Uno de los personajes más cercanos al expresidente López Obrador se encuentra en serios aprietos financieros. Epigmenio Ibarra, el principal propagandista del “obradorato”, enfrenta una realidad donde las deudas finalmente le respiran en la espalda. A pesar de haber sido uno de los “consentidos” de la administración pasada, el tiempo se le agota para pagar los millones que debe al erario.
La polémica comenzó en 2020, en plena emergencia sanitaria. Mientras el gobierno federal aseguraba que no habría rescates ni subsidios para empresas, la productora de Ibarra, Argos Producciones, recibió un préstamo de 150 millones de pesos a través de Bancomext. “Recordemos que el gobierno fue muy claro al decir que no iba a haber subsidios... y pese a eso Argos recibe un préstamo de más de 150 millones”, señala Valeria Durán, investigadora de Mexicanos contra la Corrupción y la Impunidad (MCCI).
Epigmenio Ibarra y su “deudita” de 150 millones 🧐
— Azteca Noticias (@AztecaNoticias) April 16, 2026
El productor y propagandista @epigmenioibarra protagoniza un escándalo financiero tras revelarse que, en plena pandemia, obtuvo un préstamo de 150 millones de pesos a través de Bancomext.
Pese a que el gobierno de López… pic.twitter.com/maJdJQLdeD
Garantías “de papel” y reestructuras de último minuto
La opacidad rodea no solo el préstamo, sino la garantía que el productor ofreció para obtenerlo. Epigmenio dejó en prenda equipo audiovisual, computadoras, vehículos e incluso las ganancias proyectadas de un contrato firmado en 2013. A siete años de distancia, la deuda sigue viva.
El sexenio de su amigo terminó, pero el pago no llegó. Al contrario, la deuda fue reestructurada una y otra vez. La última modificación se dio apenas unas horas antes de que López Obrador dejara la presidencia, permitiendo a Ibarra “estirar la liga” y posponer sus compromisos financieros hasta el 2027.
El SAT va por el embargo
A los 150 millones de Bancomext se suma un adeudo fiscal que arrastra desde el año 2000. Según la investigación de MCCI, Argos Producciones debe más de 8 millones de pesos en impuestos.

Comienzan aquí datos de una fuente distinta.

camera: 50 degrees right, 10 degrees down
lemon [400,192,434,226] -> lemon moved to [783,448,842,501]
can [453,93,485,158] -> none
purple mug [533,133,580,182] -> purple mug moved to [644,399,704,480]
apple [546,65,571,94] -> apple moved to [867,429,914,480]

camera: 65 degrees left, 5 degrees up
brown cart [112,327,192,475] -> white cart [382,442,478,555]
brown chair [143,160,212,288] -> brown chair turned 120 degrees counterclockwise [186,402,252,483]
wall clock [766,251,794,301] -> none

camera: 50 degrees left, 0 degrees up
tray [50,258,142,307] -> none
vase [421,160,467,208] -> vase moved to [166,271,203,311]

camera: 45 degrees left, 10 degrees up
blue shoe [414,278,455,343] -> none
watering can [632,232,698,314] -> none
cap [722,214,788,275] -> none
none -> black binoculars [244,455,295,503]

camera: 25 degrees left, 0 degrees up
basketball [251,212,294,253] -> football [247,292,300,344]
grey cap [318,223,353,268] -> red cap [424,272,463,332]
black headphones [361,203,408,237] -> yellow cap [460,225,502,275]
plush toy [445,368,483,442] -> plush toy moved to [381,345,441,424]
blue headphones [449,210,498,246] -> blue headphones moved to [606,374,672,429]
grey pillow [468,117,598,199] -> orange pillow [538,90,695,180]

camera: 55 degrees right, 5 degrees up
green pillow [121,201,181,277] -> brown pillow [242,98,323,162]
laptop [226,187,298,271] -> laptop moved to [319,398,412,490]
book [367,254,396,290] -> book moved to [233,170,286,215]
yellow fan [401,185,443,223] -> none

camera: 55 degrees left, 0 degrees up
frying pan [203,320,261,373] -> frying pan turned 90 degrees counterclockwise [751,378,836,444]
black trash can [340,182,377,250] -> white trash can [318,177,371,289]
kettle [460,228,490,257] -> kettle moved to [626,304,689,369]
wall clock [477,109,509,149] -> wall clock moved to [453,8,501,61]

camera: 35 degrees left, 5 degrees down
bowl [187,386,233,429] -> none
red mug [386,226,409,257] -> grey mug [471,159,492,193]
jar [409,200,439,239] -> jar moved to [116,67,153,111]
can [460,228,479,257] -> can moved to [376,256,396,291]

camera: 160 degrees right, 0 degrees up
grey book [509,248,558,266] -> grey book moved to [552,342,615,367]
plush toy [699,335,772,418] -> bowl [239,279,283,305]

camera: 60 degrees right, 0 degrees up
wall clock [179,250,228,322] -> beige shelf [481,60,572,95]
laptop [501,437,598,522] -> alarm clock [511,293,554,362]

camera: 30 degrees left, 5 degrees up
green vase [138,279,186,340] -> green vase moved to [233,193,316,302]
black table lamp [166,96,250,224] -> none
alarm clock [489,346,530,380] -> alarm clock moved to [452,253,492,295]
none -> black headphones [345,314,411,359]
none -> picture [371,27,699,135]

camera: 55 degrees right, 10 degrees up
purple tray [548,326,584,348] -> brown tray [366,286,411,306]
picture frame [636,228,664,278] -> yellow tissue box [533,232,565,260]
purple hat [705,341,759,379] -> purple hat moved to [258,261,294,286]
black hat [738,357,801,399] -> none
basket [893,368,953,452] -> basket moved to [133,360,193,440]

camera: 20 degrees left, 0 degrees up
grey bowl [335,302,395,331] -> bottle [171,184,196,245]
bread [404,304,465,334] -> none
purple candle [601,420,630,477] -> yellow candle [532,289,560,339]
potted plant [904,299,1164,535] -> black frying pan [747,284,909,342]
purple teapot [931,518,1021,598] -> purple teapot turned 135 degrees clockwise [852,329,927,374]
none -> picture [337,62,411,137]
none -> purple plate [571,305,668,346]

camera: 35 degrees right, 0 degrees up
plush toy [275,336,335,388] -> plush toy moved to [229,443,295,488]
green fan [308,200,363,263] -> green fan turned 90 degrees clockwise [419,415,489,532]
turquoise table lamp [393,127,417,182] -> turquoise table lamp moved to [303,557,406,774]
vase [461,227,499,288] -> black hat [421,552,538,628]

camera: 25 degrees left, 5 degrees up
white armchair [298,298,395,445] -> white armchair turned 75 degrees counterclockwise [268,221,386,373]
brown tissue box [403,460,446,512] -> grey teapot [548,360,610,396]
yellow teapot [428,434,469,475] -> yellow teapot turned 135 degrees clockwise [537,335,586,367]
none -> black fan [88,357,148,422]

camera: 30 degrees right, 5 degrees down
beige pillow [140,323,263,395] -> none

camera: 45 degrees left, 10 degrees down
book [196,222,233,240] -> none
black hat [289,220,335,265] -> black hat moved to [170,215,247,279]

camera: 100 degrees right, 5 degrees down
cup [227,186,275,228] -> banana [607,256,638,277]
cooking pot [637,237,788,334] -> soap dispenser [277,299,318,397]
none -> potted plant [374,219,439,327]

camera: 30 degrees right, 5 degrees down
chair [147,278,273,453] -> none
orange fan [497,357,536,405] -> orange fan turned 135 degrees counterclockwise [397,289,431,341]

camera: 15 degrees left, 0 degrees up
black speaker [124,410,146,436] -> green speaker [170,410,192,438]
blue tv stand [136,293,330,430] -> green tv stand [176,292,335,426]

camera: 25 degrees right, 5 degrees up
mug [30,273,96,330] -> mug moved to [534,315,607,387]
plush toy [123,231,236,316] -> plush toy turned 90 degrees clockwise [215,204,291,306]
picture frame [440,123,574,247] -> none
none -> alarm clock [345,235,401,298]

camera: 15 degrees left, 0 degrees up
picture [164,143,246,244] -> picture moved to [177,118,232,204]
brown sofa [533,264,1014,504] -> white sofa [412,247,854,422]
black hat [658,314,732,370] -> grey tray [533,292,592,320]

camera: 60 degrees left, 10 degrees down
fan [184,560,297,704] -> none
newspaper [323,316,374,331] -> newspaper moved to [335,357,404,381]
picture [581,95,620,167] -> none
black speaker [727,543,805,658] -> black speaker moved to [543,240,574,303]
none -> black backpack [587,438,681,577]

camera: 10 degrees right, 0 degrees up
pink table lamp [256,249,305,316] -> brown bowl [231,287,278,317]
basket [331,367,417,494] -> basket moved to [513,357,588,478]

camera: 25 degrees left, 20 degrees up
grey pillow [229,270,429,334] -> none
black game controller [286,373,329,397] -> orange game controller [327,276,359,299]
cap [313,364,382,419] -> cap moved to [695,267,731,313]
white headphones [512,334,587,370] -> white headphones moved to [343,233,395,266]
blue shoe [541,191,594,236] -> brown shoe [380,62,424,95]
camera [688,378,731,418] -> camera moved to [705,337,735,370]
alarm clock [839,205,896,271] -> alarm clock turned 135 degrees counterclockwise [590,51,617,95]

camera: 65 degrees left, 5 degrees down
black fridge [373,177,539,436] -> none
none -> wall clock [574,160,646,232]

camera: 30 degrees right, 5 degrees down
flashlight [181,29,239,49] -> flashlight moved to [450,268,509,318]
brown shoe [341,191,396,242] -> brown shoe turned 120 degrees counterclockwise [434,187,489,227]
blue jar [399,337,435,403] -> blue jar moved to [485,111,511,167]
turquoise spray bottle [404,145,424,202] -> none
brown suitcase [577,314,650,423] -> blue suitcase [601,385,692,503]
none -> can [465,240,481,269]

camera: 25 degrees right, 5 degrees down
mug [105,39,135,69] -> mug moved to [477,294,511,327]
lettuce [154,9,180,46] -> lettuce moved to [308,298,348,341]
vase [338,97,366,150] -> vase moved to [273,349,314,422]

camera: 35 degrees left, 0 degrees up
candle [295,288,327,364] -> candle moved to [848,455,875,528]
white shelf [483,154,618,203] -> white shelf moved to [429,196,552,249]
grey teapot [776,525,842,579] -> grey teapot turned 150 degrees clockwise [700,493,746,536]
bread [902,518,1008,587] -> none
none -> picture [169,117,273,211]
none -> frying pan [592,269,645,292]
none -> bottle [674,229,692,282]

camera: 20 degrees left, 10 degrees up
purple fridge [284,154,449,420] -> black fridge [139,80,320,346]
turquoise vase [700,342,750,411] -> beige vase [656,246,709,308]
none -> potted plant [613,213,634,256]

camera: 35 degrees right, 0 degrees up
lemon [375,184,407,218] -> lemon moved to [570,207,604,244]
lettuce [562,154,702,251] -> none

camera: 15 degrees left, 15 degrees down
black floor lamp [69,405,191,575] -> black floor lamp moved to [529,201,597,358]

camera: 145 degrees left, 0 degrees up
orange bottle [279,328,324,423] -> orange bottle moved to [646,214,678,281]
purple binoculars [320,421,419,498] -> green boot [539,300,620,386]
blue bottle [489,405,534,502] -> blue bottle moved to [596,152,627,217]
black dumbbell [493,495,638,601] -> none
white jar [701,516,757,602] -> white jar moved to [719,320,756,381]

Tras años de impunidad, las autoridades hacendarias parecen haber perdido la paciencia. “Van a terminar embargando sus bienes porque lo ve el gobierno como la última alternativa para recuperar lo que no se les ha pagado”, advierte Durán.
Pero Ibarra no es el único. La investigación también pone la lupa sobre Arturo Ávila y su empresa IBN, quien a pesar de recibir jugosos contratos directos, también se encuentra en la lista de morosos que le han dado la espalda al SAT. Para los “consentidos” de la 4T, parece que la hora de rendir cuentas finalmente ha llegado.